Wednesday, September 16, 2015

Birthing the beast, by Natalie Willis


Natalie Willis is a 31 year old Policy Officer from Canberra. She is also my beautiful brave cousin.
She has written a post on her experiences below.








I have a bright yellow folder. It’s the expandable kind with a zipper. 
Sometimes it sits on the kitchen bench. Sometimes it lies beside my bed, in my back pack, or my car. Wherever I go, the yellow folder follows. 
Inside the folder are doctor’s reports, ultrasounds, blood test results, prescriptions, bills and receipts, and diagrams of stretches my physios think I do every day.
A couple of months ago I took the yellow folder to see my Endometriosis specialist. I have had constant pelvic pain for over a year now. Constant yet ever-changing; stabbing, pulling, aching, shooting, nagging, crawling pain. I had my second surgery due to Endo in late 2014, but laparoscopic excision and a cocktail of drugs have not given me even one day free of pain. 
So I went to see my specialist. 
I walked into his office with my folder and sat on the appropriate chair. 
My first thought on entering his room was:
 “Thank God he has comfortable chairs with nice padding”.
Just the thought of sitting on cold, hard, wooden chairs in waiting areas fills me with dread and anxiety akin to what I feel on my way to have fillings at the dentist. Chairs are the enemy of chronic pelvic pain.

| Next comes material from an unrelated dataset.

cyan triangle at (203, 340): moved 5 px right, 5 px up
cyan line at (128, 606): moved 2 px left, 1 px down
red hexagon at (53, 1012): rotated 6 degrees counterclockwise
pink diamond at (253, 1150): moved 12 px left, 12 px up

I explained that I was not feeling as well as I’d hoped. And so ensued a lengthy discussion about my options. There aren’t many – and none of them easy or with guaranteed or even likely results. 

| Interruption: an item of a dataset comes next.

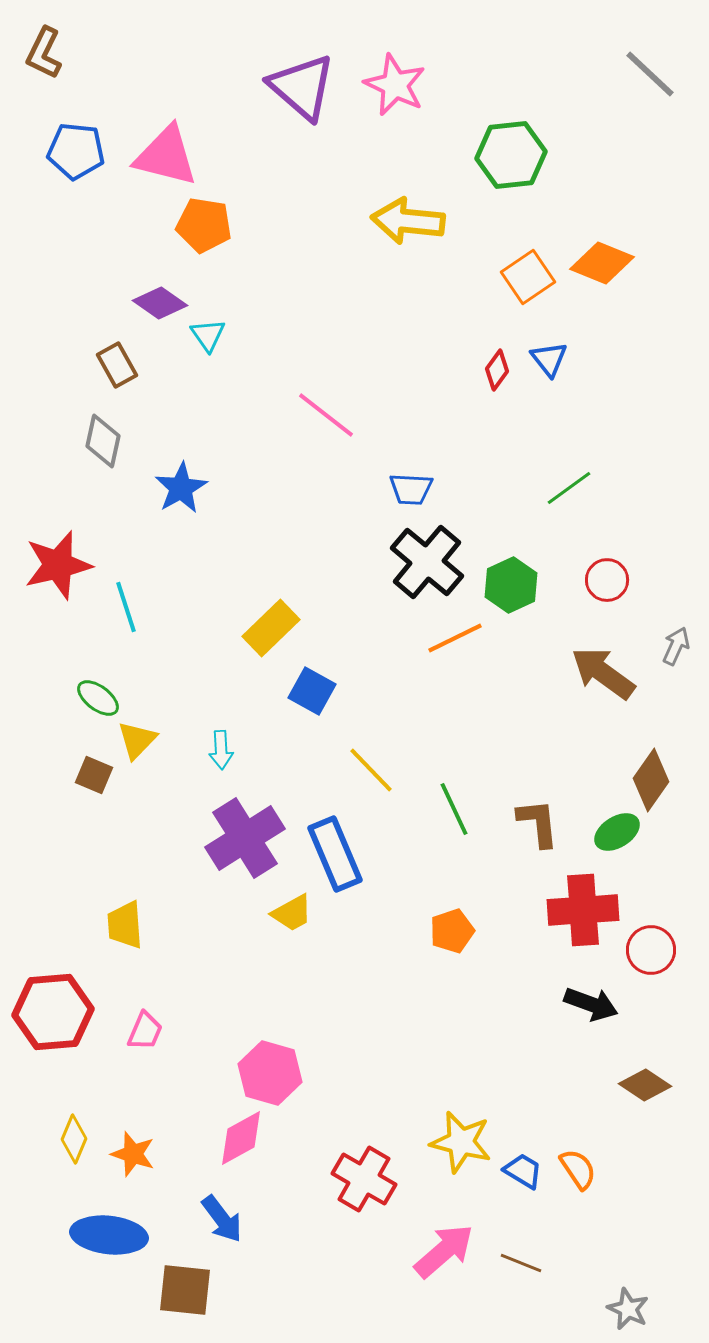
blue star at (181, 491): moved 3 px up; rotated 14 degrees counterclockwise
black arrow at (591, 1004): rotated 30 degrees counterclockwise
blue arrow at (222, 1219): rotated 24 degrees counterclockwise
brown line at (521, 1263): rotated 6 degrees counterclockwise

And as will inevitably happen when you are 30 years old sitting in front of your gynaecologist, he says: “are you thinking about having children soon?”.
Despite knowing full well that this question was coming, I was still unprepared. I spluttered something like: “not just yet but probably soon-ish”. He showed me charts and graphs that all screamed the same story at me: “YOU’RE RUNNING OUT OF TIME!”

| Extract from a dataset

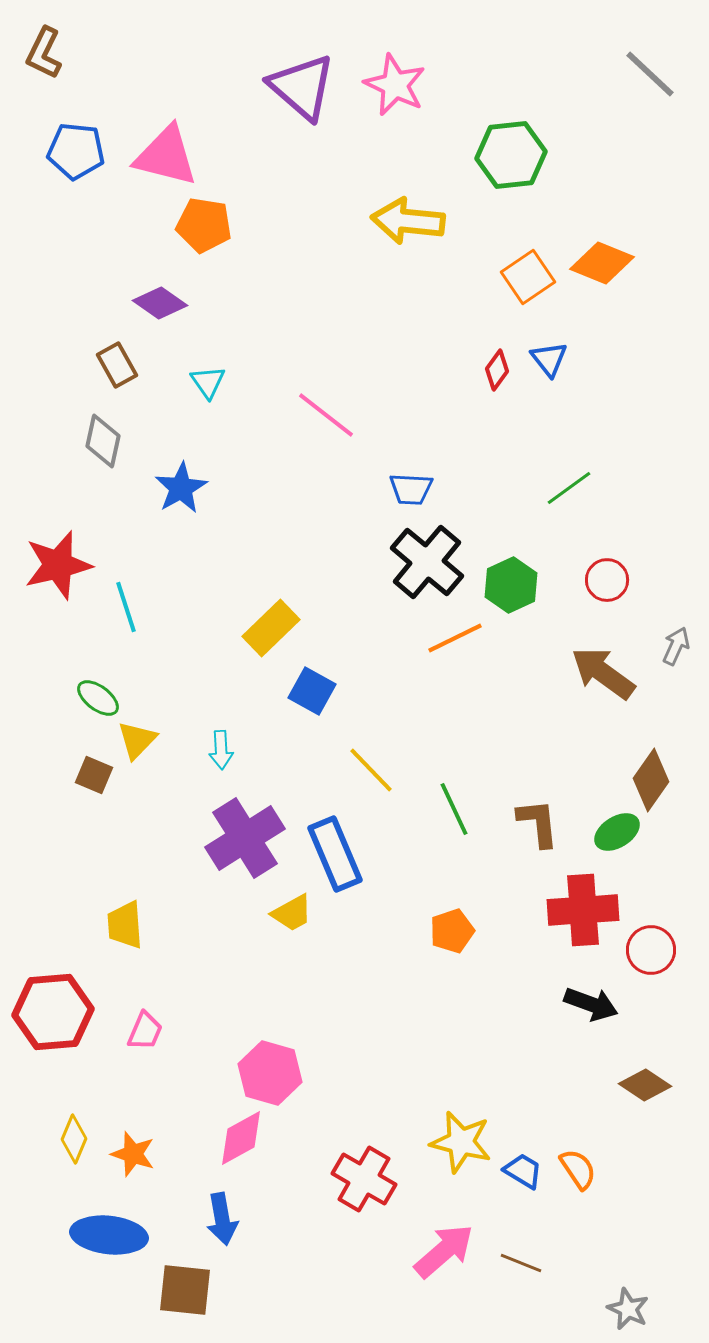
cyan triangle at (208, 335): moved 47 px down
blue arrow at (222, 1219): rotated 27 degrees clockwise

I tried to placate him by asking if there was something I could do to get the ball rolling, and he handed me lists of fertility tests for me and my partner. I put the pieces of paper in the yellow folder. 
I left feeling validated but despondent. Validated that my pain is real. Despondent that once again my questions yielded more questions rather than answers. While I don’t feel like I’m ready to be a mother, it’s always been that thing that I’ll get around to someday when the time is right. Now I have a piece of paper that could either give us a big green light, or cast a shadow on that future hope. Or once again present me with more unanswered questions. 
How do you know you’re ready to be a parent? I always thought I’d just ‘know’. That seems to be what happens to other people. This intrinsic yearning just seems to happen for them. They become obsessed by it. It consumes them. So I just figured if I waited long enough it would suddenly wash over me. Maybe I’d be on a bus, or watching a movie. Maybe one of the myriad of other people in my life having babies would inspire that reaction. 
But it hasn’t come. I’m still sort of… indifferent. It’s a ‘someday I probably will’ kind of thought. The trouble is, ‘someday’ is on the doorstep, knocking loudly and calling my name.
If you are a Gilmore Girls fan you might remember a moment where Anna says to Luke “There is no good time to be a parent, you just are one.” Television reinforces what I hear from my friends; parenthood is inconvenient. It's smelly and dirty. It takes sacrifice and compromise. It's hard work. Maybe it's my appreciation for these facts that is creating this apprehension within me.
I look at most parents of young children, and they look tired. Draped in chewable jewellery and saliva. Parenthood is also a fashion choice, it seems. This thought leads me to another – that in some ways I am already a parent. But not to a child. I am the mother of a demanding, cantankerous, nasty disease. It takes my all my energy to attend to its needs. I take it to doctors and therapists. I try to figure out if it has dietary requirements and attend to its nausea and bowel issues. I accommodate its moods. And it demands fashion choices of its own. Lycra features heavily. Jeans and belts are not part of its wardrobe. If it can't stretch over a belly that looks pregnant despite being potentially barren, then it just simply isn't an option. This disease is a child that just wants to run around naked.

I am the mother of a beast. I'm slowly learning how to tend to it, and even to see the blessings it brings me. Maybe I'm more prepared to be a real mother than I know; and maybe one day I'll know for sure. But for now those pieces of paper rest silently in the yellow folder, waiting for me to be ready to know the answer.